● Supplied entries
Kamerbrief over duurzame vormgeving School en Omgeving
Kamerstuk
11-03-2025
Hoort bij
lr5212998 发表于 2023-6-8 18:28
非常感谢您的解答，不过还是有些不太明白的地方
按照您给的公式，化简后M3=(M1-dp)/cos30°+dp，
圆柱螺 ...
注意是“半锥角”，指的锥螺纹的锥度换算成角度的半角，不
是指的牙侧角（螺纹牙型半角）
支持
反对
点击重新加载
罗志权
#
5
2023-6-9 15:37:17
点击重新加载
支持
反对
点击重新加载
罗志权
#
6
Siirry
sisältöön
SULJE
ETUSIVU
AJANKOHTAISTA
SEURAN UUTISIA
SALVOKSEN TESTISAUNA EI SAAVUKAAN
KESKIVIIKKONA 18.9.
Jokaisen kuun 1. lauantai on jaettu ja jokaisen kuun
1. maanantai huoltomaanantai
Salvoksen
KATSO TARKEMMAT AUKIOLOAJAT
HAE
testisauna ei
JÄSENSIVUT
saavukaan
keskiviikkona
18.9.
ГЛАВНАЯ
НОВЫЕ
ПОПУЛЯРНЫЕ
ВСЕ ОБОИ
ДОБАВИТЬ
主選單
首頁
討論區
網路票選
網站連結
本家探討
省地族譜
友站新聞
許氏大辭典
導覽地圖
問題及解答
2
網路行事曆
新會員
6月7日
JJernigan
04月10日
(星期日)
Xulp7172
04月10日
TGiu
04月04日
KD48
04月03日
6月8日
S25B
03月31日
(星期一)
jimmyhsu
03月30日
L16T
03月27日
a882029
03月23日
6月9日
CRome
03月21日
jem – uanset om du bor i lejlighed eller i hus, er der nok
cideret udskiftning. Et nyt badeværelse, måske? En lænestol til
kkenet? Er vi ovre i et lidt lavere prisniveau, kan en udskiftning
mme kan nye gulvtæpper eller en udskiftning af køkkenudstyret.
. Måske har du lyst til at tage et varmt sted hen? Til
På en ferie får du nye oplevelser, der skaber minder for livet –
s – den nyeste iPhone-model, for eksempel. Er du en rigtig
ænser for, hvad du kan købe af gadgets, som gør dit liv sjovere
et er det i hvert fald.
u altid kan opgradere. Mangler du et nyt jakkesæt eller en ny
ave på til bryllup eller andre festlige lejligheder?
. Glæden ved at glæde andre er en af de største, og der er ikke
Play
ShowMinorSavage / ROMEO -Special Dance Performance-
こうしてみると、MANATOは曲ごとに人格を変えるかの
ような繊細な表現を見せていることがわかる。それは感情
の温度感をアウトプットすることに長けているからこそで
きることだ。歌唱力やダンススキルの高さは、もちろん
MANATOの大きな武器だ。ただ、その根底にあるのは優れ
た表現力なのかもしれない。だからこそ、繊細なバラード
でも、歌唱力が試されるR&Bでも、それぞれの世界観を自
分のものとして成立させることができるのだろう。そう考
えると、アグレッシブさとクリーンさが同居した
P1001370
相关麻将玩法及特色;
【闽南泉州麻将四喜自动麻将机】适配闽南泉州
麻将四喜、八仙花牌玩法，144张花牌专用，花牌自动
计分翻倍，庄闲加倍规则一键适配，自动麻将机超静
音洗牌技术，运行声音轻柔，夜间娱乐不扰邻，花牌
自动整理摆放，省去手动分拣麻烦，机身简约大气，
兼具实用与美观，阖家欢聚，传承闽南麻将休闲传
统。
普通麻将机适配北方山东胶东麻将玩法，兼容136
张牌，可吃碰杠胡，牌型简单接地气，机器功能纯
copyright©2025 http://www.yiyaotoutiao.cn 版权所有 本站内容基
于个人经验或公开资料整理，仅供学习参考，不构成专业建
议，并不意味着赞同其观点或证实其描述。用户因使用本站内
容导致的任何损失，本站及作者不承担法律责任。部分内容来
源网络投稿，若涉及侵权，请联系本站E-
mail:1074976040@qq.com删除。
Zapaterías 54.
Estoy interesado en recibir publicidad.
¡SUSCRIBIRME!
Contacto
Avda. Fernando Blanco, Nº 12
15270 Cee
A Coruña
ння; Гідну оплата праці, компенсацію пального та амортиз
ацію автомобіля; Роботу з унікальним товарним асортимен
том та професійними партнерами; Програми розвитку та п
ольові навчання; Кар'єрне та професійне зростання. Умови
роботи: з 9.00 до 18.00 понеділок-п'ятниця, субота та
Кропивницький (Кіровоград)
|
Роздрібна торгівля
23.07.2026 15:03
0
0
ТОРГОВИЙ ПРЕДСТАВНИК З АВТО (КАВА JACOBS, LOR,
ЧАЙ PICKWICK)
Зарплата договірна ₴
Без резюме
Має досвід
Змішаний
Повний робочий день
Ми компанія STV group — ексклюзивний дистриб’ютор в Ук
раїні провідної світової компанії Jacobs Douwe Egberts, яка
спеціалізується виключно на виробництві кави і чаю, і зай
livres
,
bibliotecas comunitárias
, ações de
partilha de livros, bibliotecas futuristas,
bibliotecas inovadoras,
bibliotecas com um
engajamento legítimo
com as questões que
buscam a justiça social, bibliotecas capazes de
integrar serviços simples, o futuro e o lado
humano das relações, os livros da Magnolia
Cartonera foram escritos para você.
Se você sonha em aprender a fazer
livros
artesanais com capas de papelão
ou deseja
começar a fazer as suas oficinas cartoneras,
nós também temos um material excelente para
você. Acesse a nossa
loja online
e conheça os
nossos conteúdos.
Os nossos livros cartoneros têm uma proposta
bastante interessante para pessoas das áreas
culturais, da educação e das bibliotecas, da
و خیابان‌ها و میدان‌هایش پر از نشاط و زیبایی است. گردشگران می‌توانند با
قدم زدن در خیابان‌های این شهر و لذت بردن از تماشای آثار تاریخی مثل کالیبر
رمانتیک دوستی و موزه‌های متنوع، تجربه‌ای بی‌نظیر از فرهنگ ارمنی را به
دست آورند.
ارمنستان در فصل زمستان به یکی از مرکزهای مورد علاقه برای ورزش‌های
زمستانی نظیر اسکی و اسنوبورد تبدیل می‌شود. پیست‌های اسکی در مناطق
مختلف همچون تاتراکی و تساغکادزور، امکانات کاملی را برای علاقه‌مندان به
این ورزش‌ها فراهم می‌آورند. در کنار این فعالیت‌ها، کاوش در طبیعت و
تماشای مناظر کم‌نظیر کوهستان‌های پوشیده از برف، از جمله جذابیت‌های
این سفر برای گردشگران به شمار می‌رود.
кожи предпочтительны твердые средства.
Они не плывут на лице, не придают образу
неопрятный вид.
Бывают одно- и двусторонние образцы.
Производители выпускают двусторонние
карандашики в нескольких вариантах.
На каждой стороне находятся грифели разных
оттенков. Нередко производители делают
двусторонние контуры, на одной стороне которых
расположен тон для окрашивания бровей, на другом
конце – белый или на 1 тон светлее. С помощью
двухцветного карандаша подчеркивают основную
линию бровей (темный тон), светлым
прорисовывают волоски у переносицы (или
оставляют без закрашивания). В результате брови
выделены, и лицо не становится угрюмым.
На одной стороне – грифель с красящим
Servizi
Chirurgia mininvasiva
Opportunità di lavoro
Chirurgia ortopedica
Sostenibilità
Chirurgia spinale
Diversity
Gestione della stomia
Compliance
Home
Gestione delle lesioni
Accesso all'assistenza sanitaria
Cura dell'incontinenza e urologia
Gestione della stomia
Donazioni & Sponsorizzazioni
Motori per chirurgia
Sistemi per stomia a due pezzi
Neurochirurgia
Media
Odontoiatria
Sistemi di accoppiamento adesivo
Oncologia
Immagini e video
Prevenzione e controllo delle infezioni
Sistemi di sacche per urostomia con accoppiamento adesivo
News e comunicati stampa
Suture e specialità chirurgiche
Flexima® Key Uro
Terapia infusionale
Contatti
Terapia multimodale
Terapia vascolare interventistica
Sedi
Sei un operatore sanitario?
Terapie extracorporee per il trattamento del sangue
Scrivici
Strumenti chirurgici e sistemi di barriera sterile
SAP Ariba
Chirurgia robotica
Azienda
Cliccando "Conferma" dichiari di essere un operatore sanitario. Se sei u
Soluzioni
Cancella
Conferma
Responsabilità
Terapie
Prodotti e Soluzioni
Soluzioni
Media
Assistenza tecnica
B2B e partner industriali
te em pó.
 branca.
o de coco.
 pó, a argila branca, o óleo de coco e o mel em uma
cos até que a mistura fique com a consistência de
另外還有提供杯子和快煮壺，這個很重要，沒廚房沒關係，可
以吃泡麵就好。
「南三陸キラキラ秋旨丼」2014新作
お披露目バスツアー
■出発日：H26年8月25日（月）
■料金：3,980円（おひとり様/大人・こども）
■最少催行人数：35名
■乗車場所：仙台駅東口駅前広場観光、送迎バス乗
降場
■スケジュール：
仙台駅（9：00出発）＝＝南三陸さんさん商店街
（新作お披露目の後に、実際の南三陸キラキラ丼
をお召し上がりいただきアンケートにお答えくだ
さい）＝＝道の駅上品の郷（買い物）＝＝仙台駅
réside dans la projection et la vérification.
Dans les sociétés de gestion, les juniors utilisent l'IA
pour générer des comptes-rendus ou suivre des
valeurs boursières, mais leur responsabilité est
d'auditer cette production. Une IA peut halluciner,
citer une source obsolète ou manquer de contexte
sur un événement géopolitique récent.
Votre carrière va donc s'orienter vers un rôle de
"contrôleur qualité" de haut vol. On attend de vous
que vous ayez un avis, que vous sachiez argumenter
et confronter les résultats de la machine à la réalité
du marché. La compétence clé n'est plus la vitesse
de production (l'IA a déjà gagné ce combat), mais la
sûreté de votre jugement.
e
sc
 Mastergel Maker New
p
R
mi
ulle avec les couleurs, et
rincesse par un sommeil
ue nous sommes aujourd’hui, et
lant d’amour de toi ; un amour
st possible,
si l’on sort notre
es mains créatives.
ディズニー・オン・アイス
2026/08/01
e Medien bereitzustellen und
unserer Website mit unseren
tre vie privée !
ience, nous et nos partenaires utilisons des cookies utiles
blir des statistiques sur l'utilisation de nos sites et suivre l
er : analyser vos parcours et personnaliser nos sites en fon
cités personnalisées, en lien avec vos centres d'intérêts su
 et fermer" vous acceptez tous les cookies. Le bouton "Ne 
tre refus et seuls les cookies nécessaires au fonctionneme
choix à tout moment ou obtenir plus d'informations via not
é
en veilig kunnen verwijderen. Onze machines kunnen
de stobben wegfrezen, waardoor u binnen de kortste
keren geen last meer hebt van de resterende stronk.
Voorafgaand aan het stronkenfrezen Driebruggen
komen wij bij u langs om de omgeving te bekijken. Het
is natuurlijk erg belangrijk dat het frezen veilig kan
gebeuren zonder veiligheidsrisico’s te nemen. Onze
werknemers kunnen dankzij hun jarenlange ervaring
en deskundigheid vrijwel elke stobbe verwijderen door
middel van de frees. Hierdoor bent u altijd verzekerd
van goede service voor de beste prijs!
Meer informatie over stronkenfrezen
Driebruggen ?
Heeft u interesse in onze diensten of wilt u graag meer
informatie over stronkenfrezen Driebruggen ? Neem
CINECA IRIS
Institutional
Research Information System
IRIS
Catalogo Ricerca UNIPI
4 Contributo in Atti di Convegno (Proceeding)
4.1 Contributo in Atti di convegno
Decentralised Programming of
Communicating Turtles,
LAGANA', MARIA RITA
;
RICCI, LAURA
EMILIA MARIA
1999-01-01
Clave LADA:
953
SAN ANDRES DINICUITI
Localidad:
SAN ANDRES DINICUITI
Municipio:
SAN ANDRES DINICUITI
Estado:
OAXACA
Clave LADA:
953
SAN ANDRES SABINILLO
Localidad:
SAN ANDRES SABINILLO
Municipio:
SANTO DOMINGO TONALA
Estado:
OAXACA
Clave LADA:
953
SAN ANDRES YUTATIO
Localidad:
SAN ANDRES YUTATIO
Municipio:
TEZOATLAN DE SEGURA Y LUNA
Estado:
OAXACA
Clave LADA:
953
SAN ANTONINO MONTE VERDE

● Your goal
Give the lines of the records again, from the first line through the line holding "Jokaisen kuun 1.", inclusive, swapping "ETUSIVU" for "KOTI" and changing nothing else.

● Written solution
Kamerbrief over duurzame vormgeving School en Omgeving
Kamerstuk
11-03-2025
Hoort bij
lr5212998 发表于 2023-6-8 18:28
非常感谢您的解答，不过还是有些不太明白的地方
按照您给的公式，化简后M3=(M1-dp)/cos30°+dp，
圆柱螺 ...
注意是“半锥角”，指的锥螺纹的锥度换算成角度的半角，不
是指的牙侧角（螺纹牙型半角）
支持
反对
点击重新加载
罗志权
#
5
2023-6-9 15:37:17
点击重新加载
支持
反对
点击重新加载
罗志权
#
6
Siirry
sisältöön
SULJE
KOTI
AJANKOHTAISTA
SEURAN UUTISIA
SALVOKSEN TESTISAUNA EI SAAVUKAAN
KESKIVIIKKONA 18.9.
Jokaisen kuun 1. lauantai on jaettu ja jokaisen kuun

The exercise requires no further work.